:: YOUR OBJECTIVE ::
Please give the lines below again exactly as they stand, from the one that contains "Share on Pinterest" up to and including the one that contains "TUE / AUG 11, 2026 / 11:00 PM - 04:00 AM", leaving all pictures out.

(Page-level text extractions)
━━━━━━━━
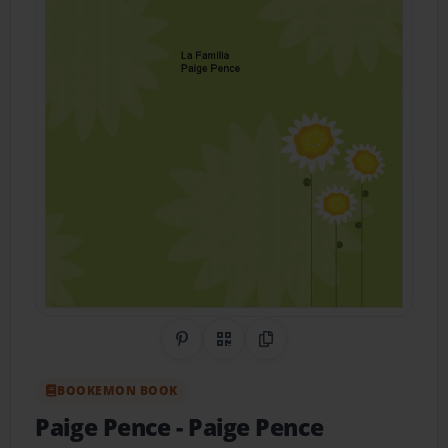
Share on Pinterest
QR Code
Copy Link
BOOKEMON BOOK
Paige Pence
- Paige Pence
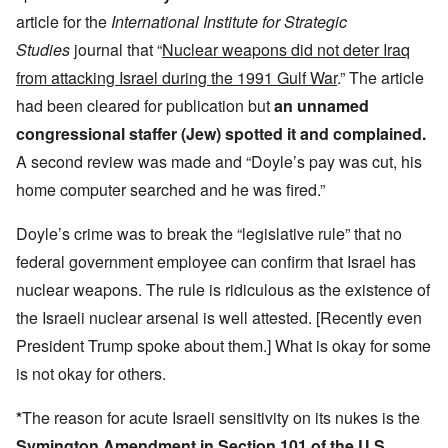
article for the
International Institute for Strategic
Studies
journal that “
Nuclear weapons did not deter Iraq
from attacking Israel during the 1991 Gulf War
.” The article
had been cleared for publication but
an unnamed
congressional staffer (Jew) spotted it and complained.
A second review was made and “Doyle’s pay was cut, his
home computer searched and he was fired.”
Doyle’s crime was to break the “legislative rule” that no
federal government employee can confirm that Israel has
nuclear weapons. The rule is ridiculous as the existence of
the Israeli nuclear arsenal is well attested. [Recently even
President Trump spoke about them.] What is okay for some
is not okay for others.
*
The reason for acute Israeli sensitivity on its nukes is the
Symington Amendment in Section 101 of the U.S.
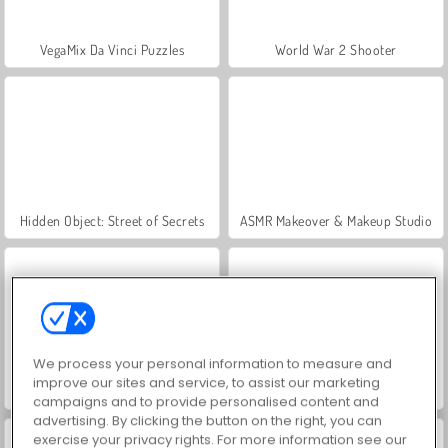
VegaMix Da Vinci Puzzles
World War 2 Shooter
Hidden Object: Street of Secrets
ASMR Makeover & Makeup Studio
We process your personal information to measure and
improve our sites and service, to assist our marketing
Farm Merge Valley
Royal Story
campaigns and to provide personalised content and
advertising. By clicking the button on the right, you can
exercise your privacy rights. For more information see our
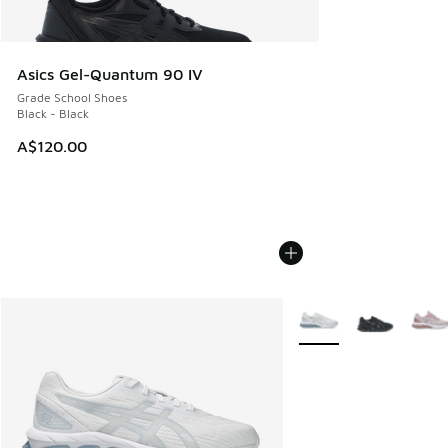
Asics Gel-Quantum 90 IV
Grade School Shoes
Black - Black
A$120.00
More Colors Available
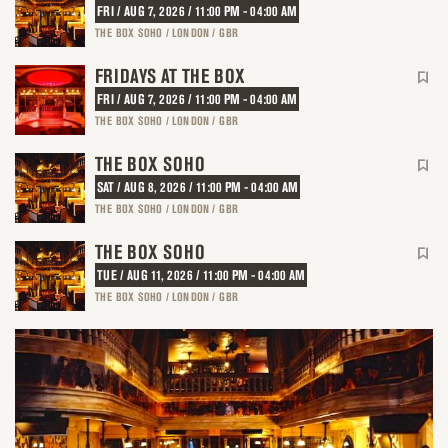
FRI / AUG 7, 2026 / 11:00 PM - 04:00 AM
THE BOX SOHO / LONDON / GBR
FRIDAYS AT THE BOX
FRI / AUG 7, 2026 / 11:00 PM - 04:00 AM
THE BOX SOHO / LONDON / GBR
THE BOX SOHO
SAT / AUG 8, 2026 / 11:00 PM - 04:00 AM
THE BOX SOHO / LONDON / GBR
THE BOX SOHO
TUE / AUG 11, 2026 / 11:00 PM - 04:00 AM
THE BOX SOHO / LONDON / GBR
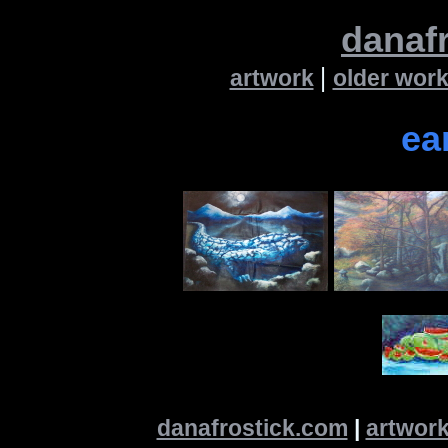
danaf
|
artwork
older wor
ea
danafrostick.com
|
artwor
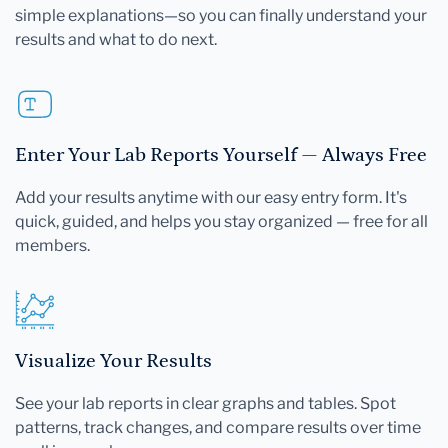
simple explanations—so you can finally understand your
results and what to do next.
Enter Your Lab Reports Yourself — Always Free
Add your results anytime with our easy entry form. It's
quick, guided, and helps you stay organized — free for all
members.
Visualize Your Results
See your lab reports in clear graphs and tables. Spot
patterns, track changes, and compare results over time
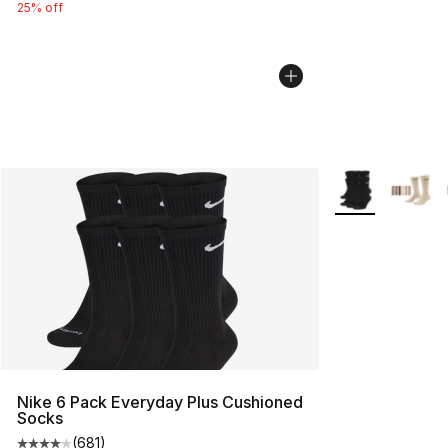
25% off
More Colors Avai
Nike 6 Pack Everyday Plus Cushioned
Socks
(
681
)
━━━━━━━━
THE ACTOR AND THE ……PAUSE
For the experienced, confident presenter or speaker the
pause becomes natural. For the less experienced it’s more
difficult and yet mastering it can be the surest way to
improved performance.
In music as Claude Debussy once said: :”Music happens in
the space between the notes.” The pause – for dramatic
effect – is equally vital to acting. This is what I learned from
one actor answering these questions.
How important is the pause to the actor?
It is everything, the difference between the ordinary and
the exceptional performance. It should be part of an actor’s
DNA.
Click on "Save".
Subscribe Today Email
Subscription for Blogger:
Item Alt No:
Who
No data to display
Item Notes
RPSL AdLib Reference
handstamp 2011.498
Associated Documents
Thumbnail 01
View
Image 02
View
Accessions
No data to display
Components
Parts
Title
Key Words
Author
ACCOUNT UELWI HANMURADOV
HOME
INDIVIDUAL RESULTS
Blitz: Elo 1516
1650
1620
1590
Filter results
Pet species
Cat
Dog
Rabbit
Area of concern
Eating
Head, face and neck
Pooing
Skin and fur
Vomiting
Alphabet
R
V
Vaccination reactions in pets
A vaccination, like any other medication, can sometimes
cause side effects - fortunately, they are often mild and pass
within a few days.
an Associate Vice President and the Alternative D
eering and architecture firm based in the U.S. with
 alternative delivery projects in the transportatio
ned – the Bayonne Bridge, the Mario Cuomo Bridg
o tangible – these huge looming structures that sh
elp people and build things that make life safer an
━━━━━━━━
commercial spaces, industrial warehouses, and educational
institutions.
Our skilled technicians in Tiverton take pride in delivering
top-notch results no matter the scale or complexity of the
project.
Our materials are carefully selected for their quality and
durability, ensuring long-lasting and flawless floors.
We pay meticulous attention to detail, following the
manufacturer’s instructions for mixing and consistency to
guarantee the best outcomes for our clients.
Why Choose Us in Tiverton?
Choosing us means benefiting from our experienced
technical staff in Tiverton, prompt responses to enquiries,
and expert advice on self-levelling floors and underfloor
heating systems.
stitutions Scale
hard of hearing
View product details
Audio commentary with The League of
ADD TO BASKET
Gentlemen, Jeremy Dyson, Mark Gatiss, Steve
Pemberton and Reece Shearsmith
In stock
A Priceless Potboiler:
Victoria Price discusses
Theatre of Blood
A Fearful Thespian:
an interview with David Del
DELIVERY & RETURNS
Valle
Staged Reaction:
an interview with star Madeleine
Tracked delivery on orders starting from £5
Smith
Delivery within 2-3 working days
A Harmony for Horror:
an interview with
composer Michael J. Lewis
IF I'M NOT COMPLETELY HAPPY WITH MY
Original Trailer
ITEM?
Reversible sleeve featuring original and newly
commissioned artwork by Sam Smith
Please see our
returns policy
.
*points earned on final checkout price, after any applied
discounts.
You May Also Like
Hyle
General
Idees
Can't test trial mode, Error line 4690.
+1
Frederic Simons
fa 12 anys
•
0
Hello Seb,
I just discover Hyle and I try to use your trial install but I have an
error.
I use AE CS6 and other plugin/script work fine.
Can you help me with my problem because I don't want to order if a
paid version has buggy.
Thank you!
━━━━━━━━
:: WRITTEN RESPONSE ::
Share on Pinterest
QR Code
Copy Link
BOOKEMON BOOK
Paige Pence
- Paige Pence
article for the
International Institute for Strategic
Studies
journal that “
Nuclear weapons did not deter Iraq
from attacking Israel during the 1991 Gulf War
.” The article
had been cleared for publication but
an unnamed
congressional staffer (Jew) spotted it and complained.
A second review was made and “Doyle’s pay was cut, his
home computer searched and he was fired.”
Doyle’s crime was to break the “legislative rule” that no
federal government employee can confirm that Israel has
nuclear weapons. The rule is ridiculous as the existence of
the Israeli nuclear arsenal is well attested. [Recently even
President Trump spoke about them.] What is okay for some
is not okay for others.
*
The reason for acute Israeli sensitivity on its nukes is the
Symington Amendment in Section 101 of the U.S.
VegaMix Da Vinci Puzzles
World War 2 Shooter
Hidden Object: Street of Secrets
ASMR Makeover & Makeup Studio
We process your personal information to measure and
improve our sites and service, to assist our marketing
Farm Merge Valley
Royal Story
campaigns and to provide personalised content and
advertising. By clicking the button on the right, you can
exercise your privacy rights. For more information see our
Asics Gel-Quantum 90 IV
Grade School Shoes
Black - Black
A$120.00
More Colors Available
FRI / AUG 7, 2026 / 11:00 PM - 04:00 AM
THE BOX SOHO / LONDON / GBR
FRIDAYS AT THE BOX
FRI / AUG 7, 2026 / 11:00 PM - 04:00 AM
THE BOX SOHO / LONDON / GBR
THE BOX SOHO
SAT / AUG 8, 2026 / 11:00 PM - 04:00 AM
THE BOX SOHO / LONDON / GBR
THE BOX SOHO
TUE / AUG 11, 2026 / 11:00 PM - 04:00 AM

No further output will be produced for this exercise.